Nehemiah 5: What you’re doing is wrong.
The work Nehemiah and his team is doing is physically challenging and time consuming. Not only are they working very hard, but they’re working with defense against an attack in mind so there’s also mental fatigue. Meanwhile, life goes on. These men have families to feed and bills to pay. The work on wall is vitally important but there’s no income from it. To make ends meet, they go to the local business men for loans. In spite of the fact that the restoration of the wall is to everyone’s benefit the loan sharks take advantage of the problem faced by the workers. When Nehemiah learns what’s happening he’s furious. He calls for a meeting and reads the riot act to these financial predators. Both the fear of the Lord and fear of Nehemiah takes hold and the gouging of the workmen stops immediately. What a situation! The workers face the challenging task of rebuilding, the threats of their enemies, and the greedy business practices of their fellow Jews. In some ways, this is the unkindest cut of all. Yet it often happens, even within the church. As many pull together to accomplish some worthy goal there are those who can’t see the big picture because they’re blinded by their own agenda. When that happens those doing the real work are distracted or discouraged from their task. Nehemiah dealt with this problem head on. Our tendency is to just try to work through stuff like this. Sometimes that’s probably best, but not always. I pray that the Lord will give us wisdom to know when Nehemiah’s course of action is necessary and then help us to follow it.

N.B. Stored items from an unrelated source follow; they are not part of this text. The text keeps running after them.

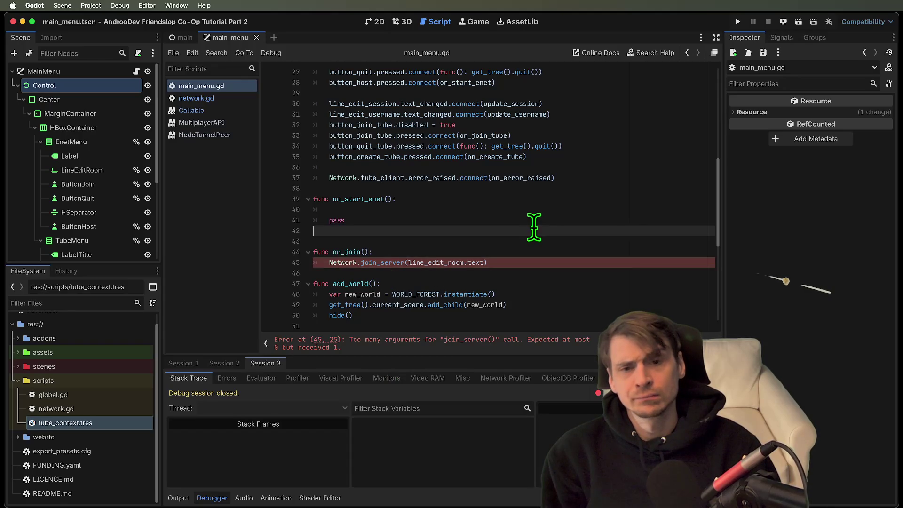
scroll(545, 214, "up", 3)
scroll(545, 214, "down", 4)
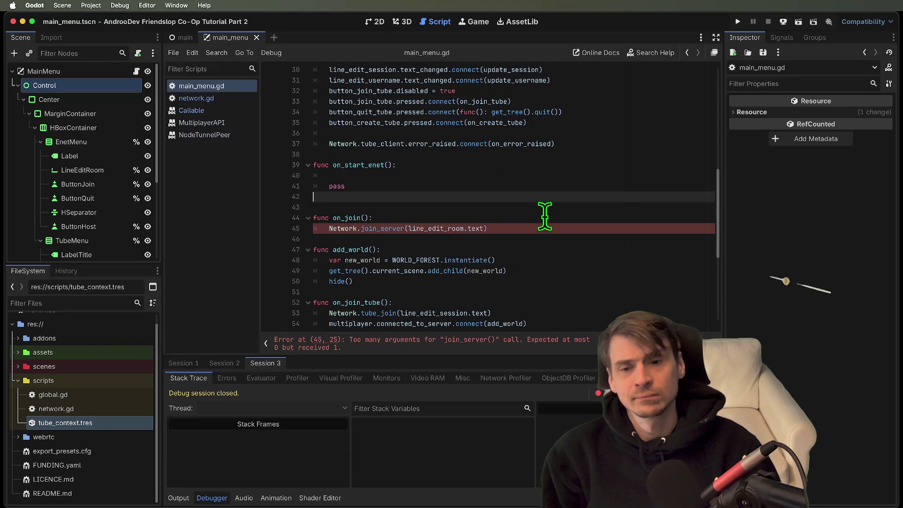
left_click(381, 229, "super")
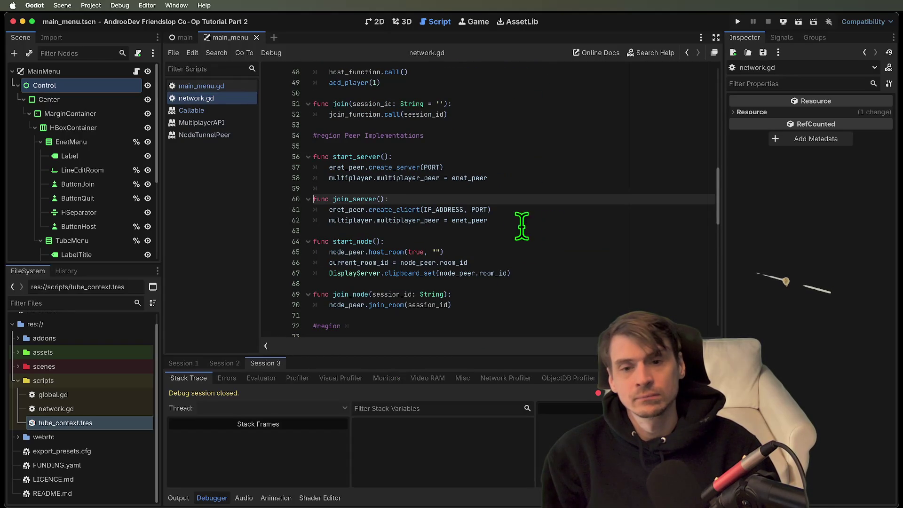
scroll(506, 226, "down", 15)
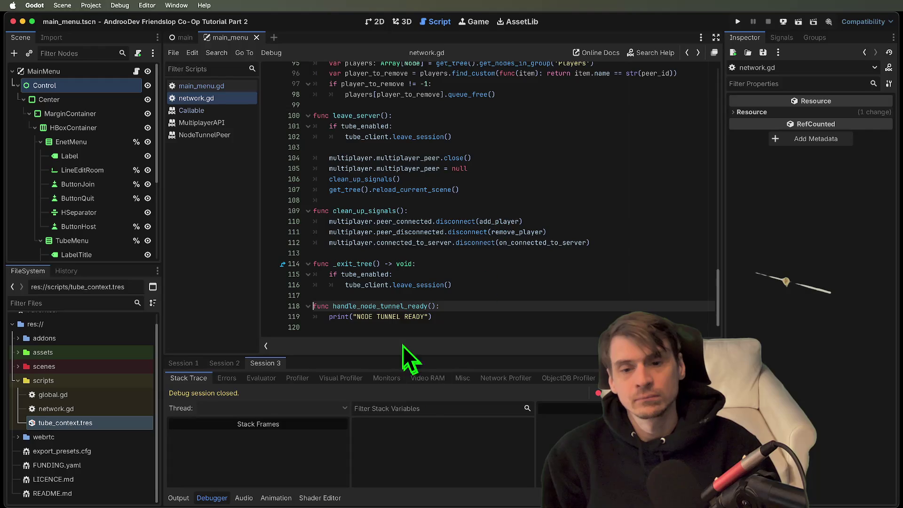
key("alt+Left")
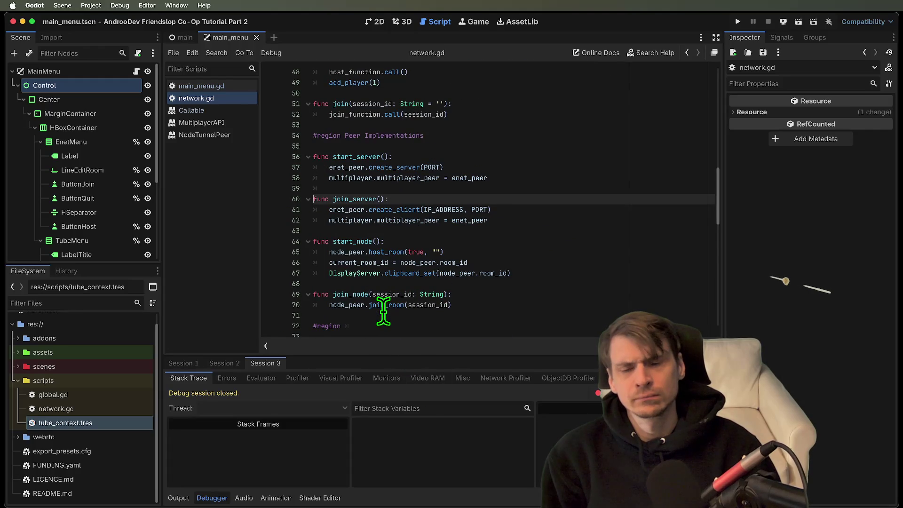
key("alt+Right")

Take Away: If we ignore some problems they will go away, but not always. Sometimes leaders have to deal with issues head on.
2Kings 12: Why haven’t you renovated this sorry-looking Temple?
The sample we’re given of Joash’s leadership of Judah is his faithfulness to repair the Temple of God. Any building will deteriorate if it is not cared for and Joash realizes that the Temple is overdue for some serious work. He orders the priests who serve there to use offerings for that purpose, but it never happens. Instead of being used on the building, the money is absorbed in the everyday operations at the Temple. When Joash sees this, he changes tactics and creates a system by which money can be given for this specific purpose. The people respond and during his reign Joash sees the Temple restored to much of its former glory. So what do I see in this incident? First, I’m reminded that the building where worship takes place needs regular attention and that the Lord gifts some people for this task. The church needs to recognize that and both finance and empower these people for their work. Second, I see that without leadership things gradually fall apart. In this case, not only is the building deteriorating, but the plans for financing the renovations also come apart without Joash’s leadership. It isn’t enough for him to have the vision and then put a plan together. He has to be sure that the plan continues to completion. Third, I see that the best way to finance such an operation is with money specifically given for that purpose. The expenses of the Temple continue even through the building project so the money has to be given above the regular offerings. Finally, I see that people are willing to give to such a project. People don’t have to be brow beat to give if they see the need and that something is really happening. Clearly, these are good principles for today even as they were good so long ago.
Take Away: Leadership not only provides vision and plans. It also stays engaged as the vision is made reality.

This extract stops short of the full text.